We’ve assembled the craziest compilation of Notre Dame “trends,” created and sported by some of ND’s hottest celebs. Whether you’re looking for something to help you stand out, or something to help you creep people out, on Notre Dame’s campus, there are countless crazy fads from which to choose.
Fr. Jenkins’ Dead Fish Handshake:
Popularized by our very own Father Jenkins, no ND introduction is complete without a cold, sweaty hand going limp in your palm. Don’t forget to avoid eye contact, too! It’s the only way to let fellow students know—in the most uncomfortable way possible—that you’re just as socially awkward. The next time you meet a fellow Domer, don’t be afraid to greet them the Jenkins way!
Joe Levano’s Creepy Stuffed Animal:
First off, it’s incredibly surprising that that no one took more notice of the insanely creepy stuffed animal photobombing Levano’s pic. Maybe Joe looks so sad because he knows that this freakin’ panda (Or an owl? Who can tell the true species of this hell-beast) is going to kill him while he sleeps.
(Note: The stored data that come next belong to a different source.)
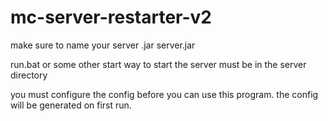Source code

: # mc-server-restarter-v2
make sure to name your server .jar server.jar

run.bat or some other start way to start the server must be in the server directory

you must configure the config before you can use this program. the config will be generated on first run.
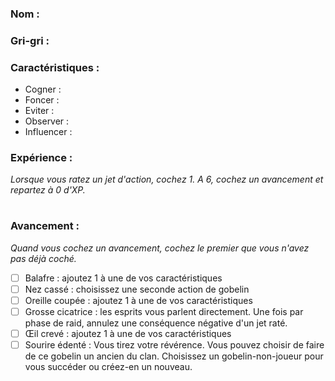 ### **Nom** :
### **Gri-gri :** 

### **Caractéristiques** :
- Cogner : 
- Foncer : 
- Eviter : 
- Observer : 
- Influencer : 
### Expérience :

*Lorsque vous ratez un jet d'action, cochez 1. A 6, cochez un avancement et repartez à 0 d'XP.*

|     |     |     |     |     |     |
| --- | --- | --- | --- | --- | --- |

### Avancement :

*Quand vous cochez un avancement, cochez le premier que vous n'avez pas déjà coché.*

- [ ] Balafre : ajoutez 1 à une de vos caractéristiques
- [ ] Nez cassé : choisissez une seconde action de gobelin
- [ ] Oreille coupée : ajoutez 1 à une de vos caractéristiques
- [ ] Grosse cicatrice : les esprits vous parlent directement. Une fois par phase de raid, annulez une conséquence négative d'un jet raté.
- [ ] Œil crevé : ajoutez 1 à une de vos caractéristiques
- [ ] Sourire édenté : Vous tirez votre révérence. Vous pouvez choisir de faire de ce gobelin un ancien du clan. Choisissez un gobelin-non-joueur pour vous succéder ou créez-en un nouveau.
Regardless, no campus dorm room would be truly complete without a questionable stuffed animal with eyes the size of NDH trays.
Brian Kelly’s Dad Bod:
Though this college trend has been around basically since the moment that beer was invented, it’s still beyond a doubt that Brian Kelly personifies the Dad Bod in all its glory. When that belly starts bouncing, the Notre Dame student body starts swooning. And for those of you looking to throw in a little extra flair to complete your look, take a hint from Kelly and tug on a brightly-colored visor. Nothing says “Dad” like male pattern baldness.
Around Notre Dame, priest collars are hotter than L. L. Bean boots in winter. Seriously, ladies, whenever you see a young priest around campus, nine times out of ten they’re crazy hot. Why? Because deep down, you know you can never have them, and that they only have their eyes on the Lord. What’s hotter than forbidden love? Just ask Edward and Bella.
Erin Hoffmann Harding’s “The Rachel”:
This one’s for you, Erin! While we were falling in love with the idea of your secret love affair with Fr. Jenkins (he’s just not emotionally ready for you, sweetie), we also couldn’t stop talking about how you’re rocking the Jennifer Aniston look. Good thing the ‘90s are coming back! Take a tip from Erin’s sweet ‘do. Use that blowout-induced confidence to find you a man that’s going to be the Ross to your Rachel.
While it may not have affordable tuition, reasonable gender-interaction rules, or drinkable water in DeBartolo Hall, the University of Notre Dame certainly has no shortage of hot trends for you to copy on your road to popularity. Break a couple of these out in social settings, and pretty soon it’ll be your friend count that’s going up 3.7%!